Cyclamen coum is another species that is easily grown in NJ, providing it is allowed to self-sow. The species was once again named and described by Miller in 1768 and the species epithet probably refers to the area known during biblical times as Quwê, a province located near present day Adana in Turkey. The plants are native to Bulgaria, south and east through Turkey, Georgia and Syria into northern Iran. The round tubers are 2–2½" in diameter with the roots emerging from the center of the base. I have found the tubers to be relatively short-lived in NJ, but the colonies will expand and perennialize through the production of seedlings. The leaves are more rounded than the other species, with a deep green leaf color and silver mottling. The leaves often display the classic maple leaf outline in the center of the leaf. The foliage appears during the fall and remains throughout the winter before entering dormancy in mid to late spring. Flowers appear in late winter and are typically magenta as seen in Picture 7, although pink and white forms also exist. Flowers of this species lack auricles and as is typical of species lacking these 'ears', the floral cup or opening is smaller. Hardy in zones 5–8, it thrived in Hawthorne NJ, enjoying a steeply sloping and well-drained site where it would bloom in late winter, accompanied by Snowdrops and Winter Aconites.

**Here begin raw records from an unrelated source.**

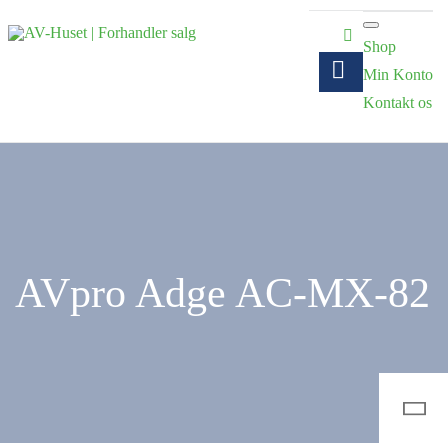
Shop
Min Konto
Kontakt os
AVpro Adge AC-MX-82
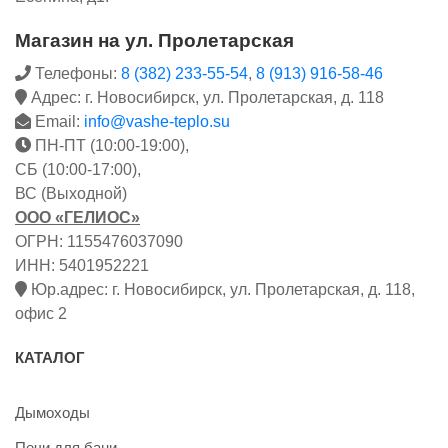
Магазин на ул. Пролетарская
Телефоны:
8 (382) 233-55-54
,
8 (913) 916-58-46
Адрес: г. Новосибирск, ул. Пролетарская, д. 118
Email:
info@vashe-teplo.su
ПН-ПТ (10:00-19:00),
СБ (10:00-17:00),
ВС (Выходной)
ООО «ГЕЛИОС»
ОГРН: 1155476037090
ИНН: 5401952221
Юр.адрес: г. Новосибирск, ул. Пролетарская, д. 118,
офис 2
КАТАЛОГ
Дымоходы
Печи для бани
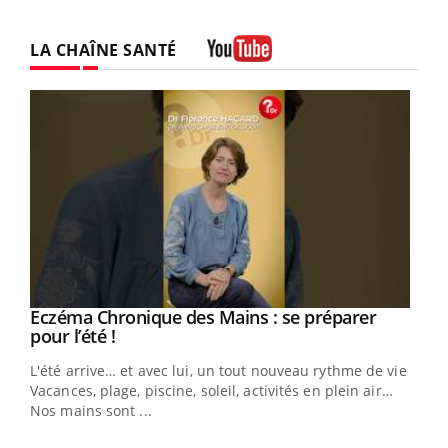
LA CHAÎNE SANTÉ
Youtube
Eczéma Chronique des Mains : se préparer
Youtube
Youtube
pour l’été !
L'été arrive… et avec lui, un tout nouveau rythme de vie !
Vacances, plage, piscine, soleil, activités en plein air…
Nos mains sont ...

There is no shortage of additional species of Cyclamen that the ardent gardener can add to their landscape, although many are more appreciative of container culture and overwintering in a cool greenhouse. Obviously, the various species of hardy Cyclamen offer a far longer period of color and interest than its nonhardy cousin, highlighting why this genus should not be pigeonholed as merely a houseplant. This fall, take notice of these wonderful plants in bulb catalogues, garden centers or on-line and add several selections of 'Dancing Cyclamen' to your woodland garden!